In our case the differential diagnosis included renal cell carcinoma, tuberculosis of the kidney, and KDSM. However, to our surprise the pathological findings showed squamous cell carcinoma arising in KDSM. In this case we prove for the first time in the literature a squamous cell carcinoma of the kidney arising in KDSM. Historically, KDSM of the upper urinary tract is treated with extirpative surgery. However, Borofsky et al.  reported 2 cases of renal KDSM managed conservatively with a nephron-sparing manner with biopsy, diagnostic ureteroscopy, and imaging surveillance. They concluded that conservative management of renal KDSM is preferable as it is almost certainly a benign condition. In addition, Ganeshappa et al.  reported conservative management for KDSM. Our case shows that SCC is a potential complication of KDSM and we recommend that the conservative management of KDSM should be guarded and, if employed, a vigorous surveillance with renal biopsy to be undertaken regularly.
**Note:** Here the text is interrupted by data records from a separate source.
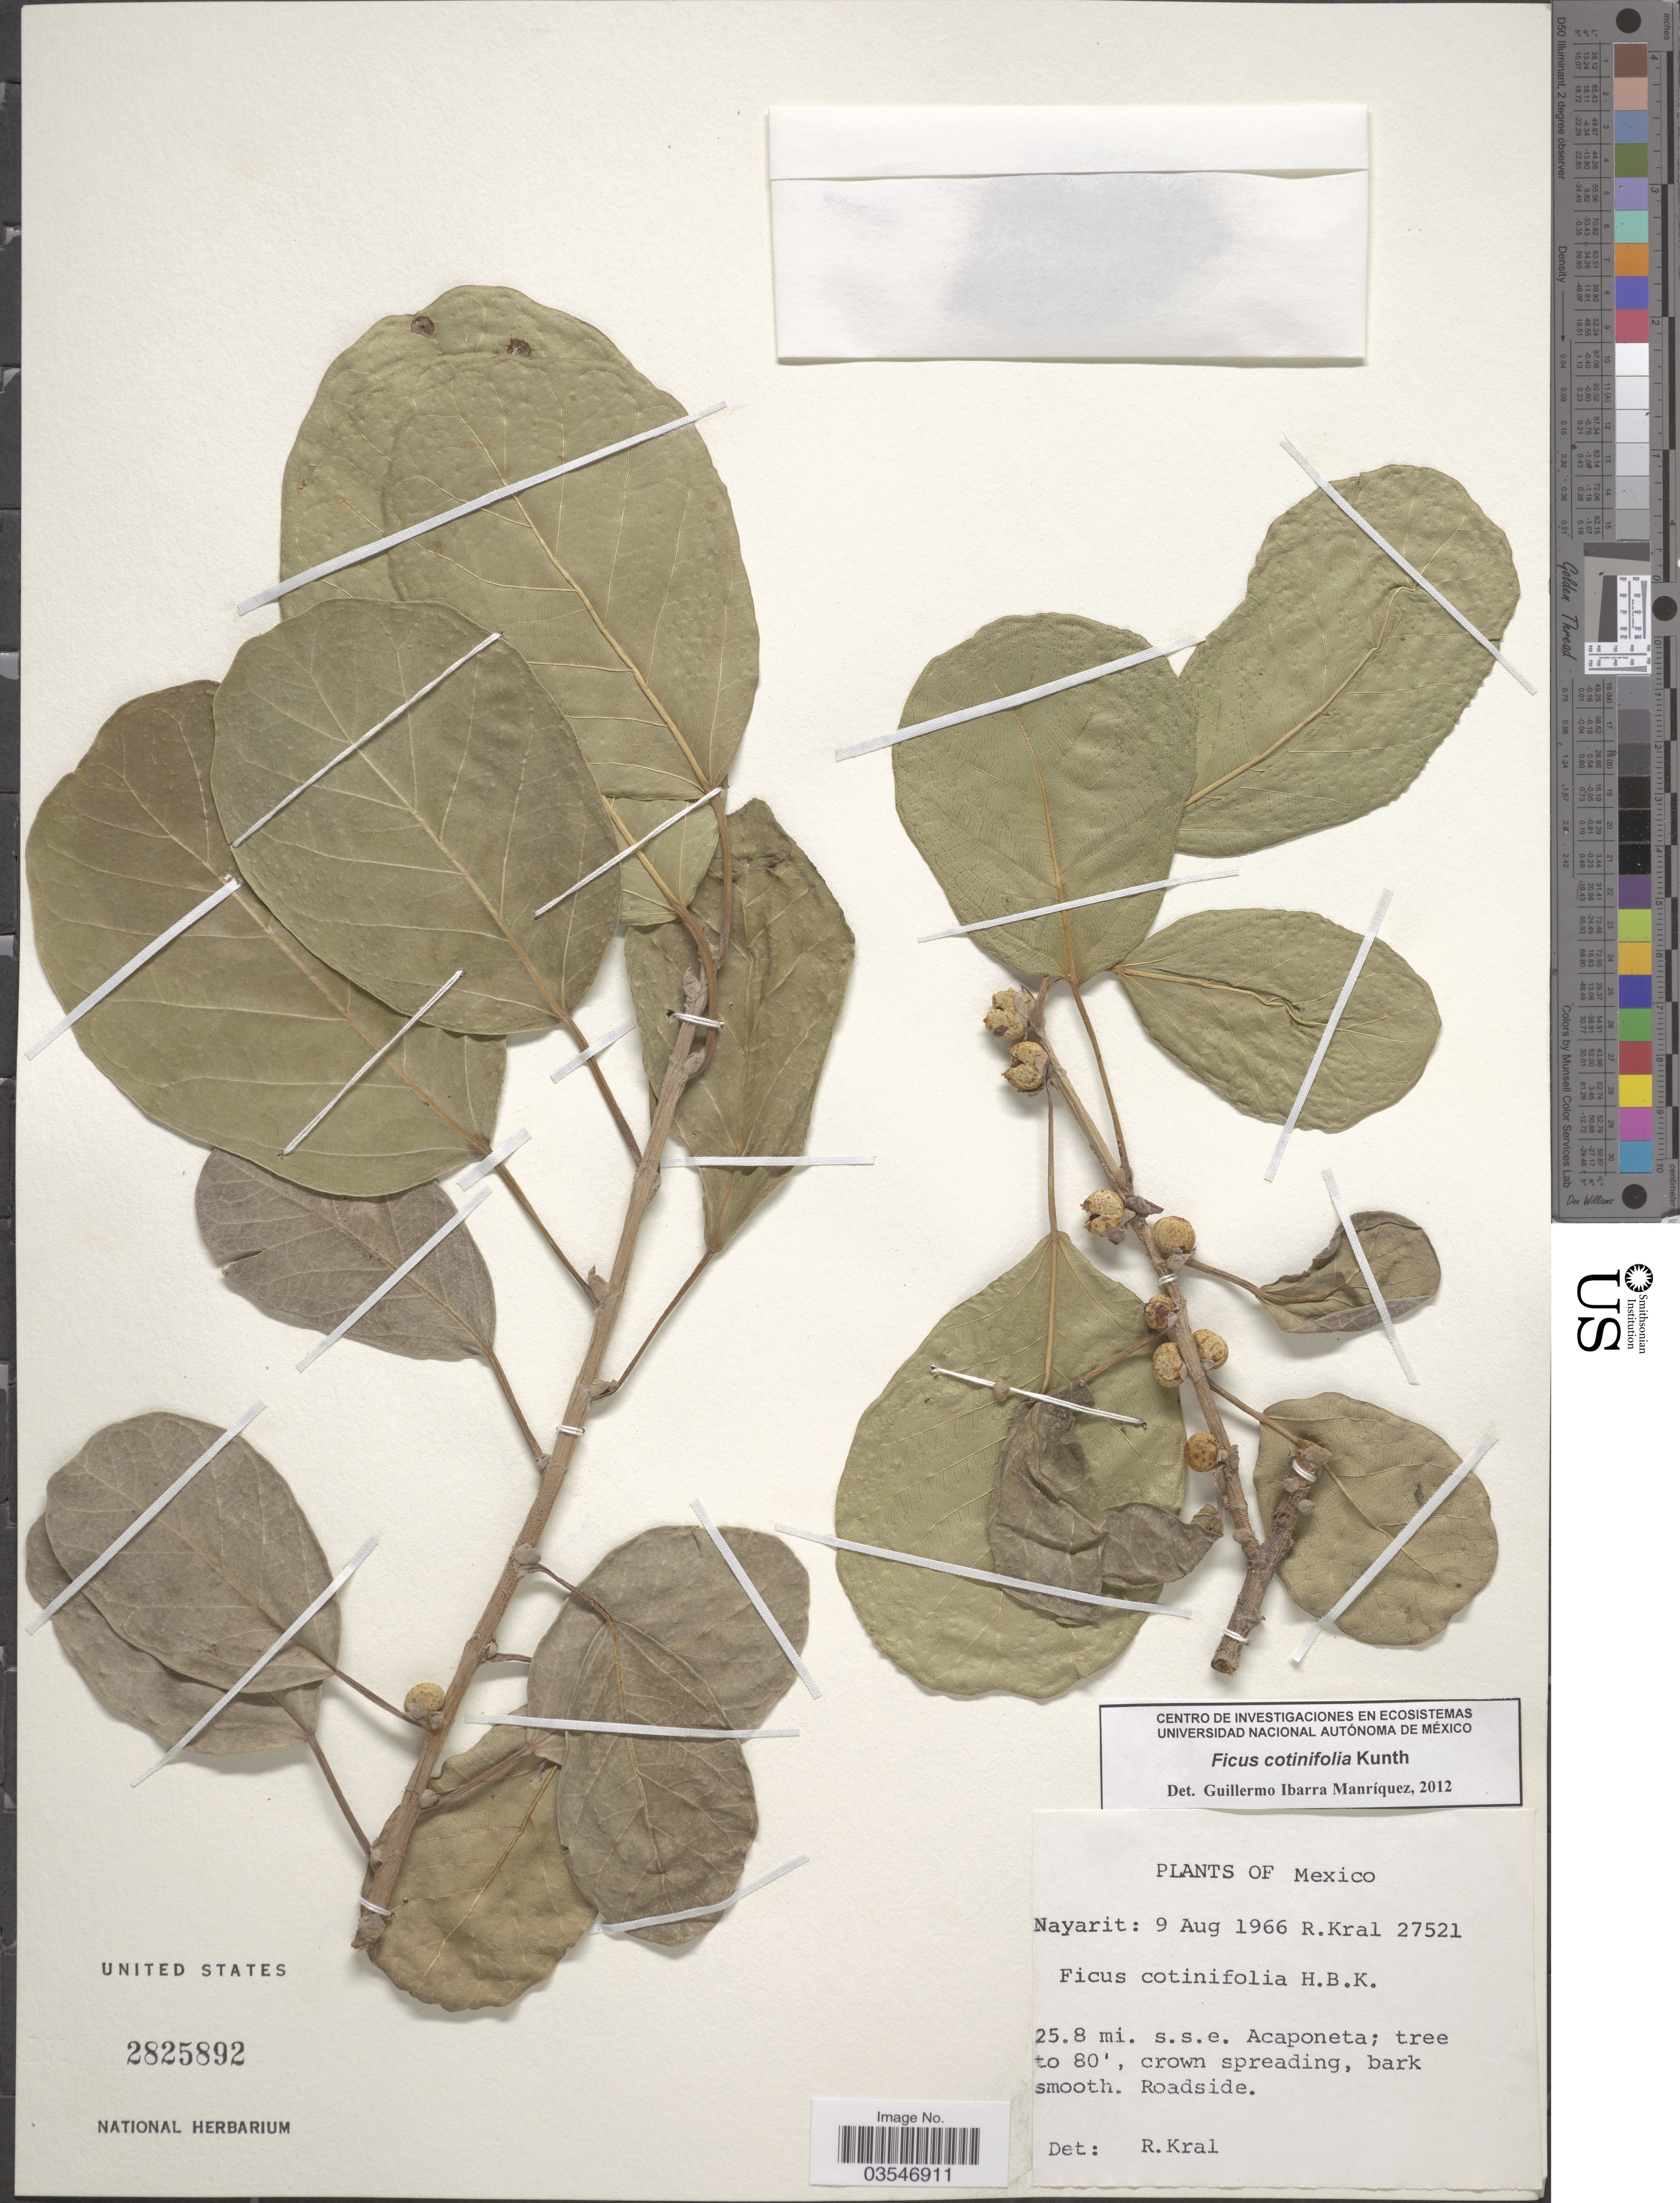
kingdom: Plantae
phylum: Tracheophyta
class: Magnoliopsida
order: Rosales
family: Moraceae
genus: Ficus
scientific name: Ficus cotinifolia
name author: Kunth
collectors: R. Kral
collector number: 27521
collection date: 1966-08-09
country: Mexico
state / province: Nayarit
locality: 25.8 mi. s.s.e. Acaponeta.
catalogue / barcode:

Most tumors of the renal pelvis and ureter are of urothelial origin and are, most commonly, transitional cell tumors. Squamous cell carcinomas and adenocarcinomas may be associated with chronic infection or stones, but this does not occur frequently. In those patients at risk for upper tract SCC, a high index of suspicion should be maintained to improve detection of disease at an earlier stage. In our case, which included left radical nephrectomy performed for the suspicion of RCC, the incidental finding of SCC on histological examination of the nephrectomy specimen was found. The standard surgical management of upper tract SCC is radical nephroureterectomy. However, in our case only radical left nephrectomy was done due to the initial suspicion of RCC. Subsequent completion of ureterectomy was not carried out due to the advanced disease of the patient and the need for chemotherapy.
In this case we report this rare association of squamous cell carcinoma of the renal pelvis arising in KDSM. However, squamous cell carcinoma is a potential risk of keratinizing desquamative squamous metaplasia, and conservative management of KDSM needs further support by future studies.